===== PASSAGE =====

Photo of participants from first Cocos-Galapagos Swimway meeting. Pictures are representatives from the governments of Ecuador and Costa Rica as well as representatives of Colombia and Panama, MigraMar and Turtle Island Restoration Network.
Photo of participants from first Cocos-Galapagos Swimway meeting. Pictures are representatives from the governments of Ecuador and Costa Rica as well as representatives of Colombia and Panama, MigraMar and Turtle Island Restoration Network.

Saving Turtles and Sharks by Creating the Cocos–Galapagos Swimway

I’m writing to you from the Galapagos Islands where we have just completed the first inter-governmental workshop on the Cocos–Galapagos Swimway, a concept I proposed to protect critically endangered Pacific leatherback sea turtles from the ravages of industrial fishing during their long migrations each year.

While the work is far from over, I am delighted to report that we are well on our way to creating the first known bilateral marine protected area. This area is designed to protect the pathways of highly migratory species. Highly migratory species have complicated life-histories and require more protection than they receive from simply protecting them at a single place in one country.

=====

Name every country mentioned in the Cocos–Galapagos Swimway text. The entries have nothing to do with the Cocos–Galapagos Swimway text.

===== EXERCISE DATA =====

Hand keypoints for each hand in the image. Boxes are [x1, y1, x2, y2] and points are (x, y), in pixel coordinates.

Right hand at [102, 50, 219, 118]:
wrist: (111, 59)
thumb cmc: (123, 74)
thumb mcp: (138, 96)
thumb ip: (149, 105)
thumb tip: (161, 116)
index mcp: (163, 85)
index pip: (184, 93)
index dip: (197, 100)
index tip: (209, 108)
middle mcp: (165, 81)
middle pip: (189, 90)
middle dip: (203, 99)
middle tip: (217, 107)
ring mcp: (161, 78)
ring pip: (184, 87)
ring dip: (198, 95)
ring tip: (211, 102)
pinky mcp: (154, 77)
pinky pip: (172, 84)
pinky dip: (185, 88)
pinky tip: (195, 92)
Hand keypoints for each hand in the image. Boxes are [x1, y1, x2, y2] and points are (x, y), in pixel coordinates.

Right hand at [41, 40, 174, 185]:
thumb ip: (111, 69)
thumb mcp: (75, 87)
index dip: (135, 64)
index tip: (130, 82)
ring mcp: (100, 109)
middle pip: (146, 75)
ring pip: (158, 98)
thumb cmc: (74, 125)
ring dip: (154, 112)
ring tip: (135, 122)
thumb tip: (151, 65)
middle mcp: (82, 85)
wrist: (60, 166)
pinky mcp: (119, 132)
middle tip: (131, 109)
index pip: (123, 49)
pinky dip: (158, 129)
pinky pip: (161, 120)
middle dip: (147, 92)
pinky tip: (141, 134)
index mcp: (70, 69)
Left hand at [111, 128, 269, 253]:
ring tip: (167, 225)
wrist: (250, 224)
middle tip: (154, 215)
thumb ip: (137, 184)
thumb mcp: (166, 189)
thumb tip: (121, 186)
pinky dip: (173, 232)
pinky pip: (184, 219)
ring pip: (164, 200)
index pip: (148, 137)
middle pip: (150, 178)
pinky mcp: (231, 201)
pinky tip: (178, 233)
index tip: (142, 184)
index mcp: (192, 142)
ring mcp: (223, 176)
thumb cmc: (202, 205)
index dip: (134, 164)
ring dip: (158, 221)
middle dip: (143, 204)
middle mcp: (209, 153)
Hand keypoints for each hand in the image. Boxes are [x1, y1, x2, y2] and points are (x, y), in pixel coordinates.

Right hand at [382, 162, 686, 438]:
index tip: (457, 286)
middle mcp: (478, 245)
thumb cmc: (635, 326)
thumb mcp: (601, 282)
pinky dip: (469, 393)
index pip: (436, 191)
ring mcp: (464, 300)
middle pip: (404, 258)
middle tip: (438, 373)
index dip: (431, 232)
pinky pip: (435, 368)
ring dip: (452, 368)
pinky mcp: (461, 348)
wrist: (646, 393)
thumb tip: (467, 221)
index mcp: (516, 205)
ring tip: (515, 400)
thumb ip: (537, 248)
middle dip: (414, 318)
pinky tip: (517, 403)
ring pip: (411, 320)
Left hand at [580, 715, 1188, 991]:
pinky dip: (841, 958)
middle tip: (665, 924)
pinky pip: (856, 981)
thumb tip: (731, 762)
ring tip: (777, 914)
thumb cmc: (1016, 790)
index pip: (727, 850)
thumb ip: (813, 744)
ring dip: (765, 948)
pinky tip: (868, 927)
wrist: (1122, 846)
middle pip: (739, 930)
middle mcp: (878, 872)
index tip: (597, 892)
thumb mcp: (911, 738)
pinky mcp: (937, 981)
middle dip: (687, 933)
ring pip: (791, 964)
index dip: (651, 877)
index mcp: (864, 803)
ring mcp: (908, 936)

=====

ANSWER TO THIS EXERCISE
Ecuador, Costa Rica, Colombia, Panama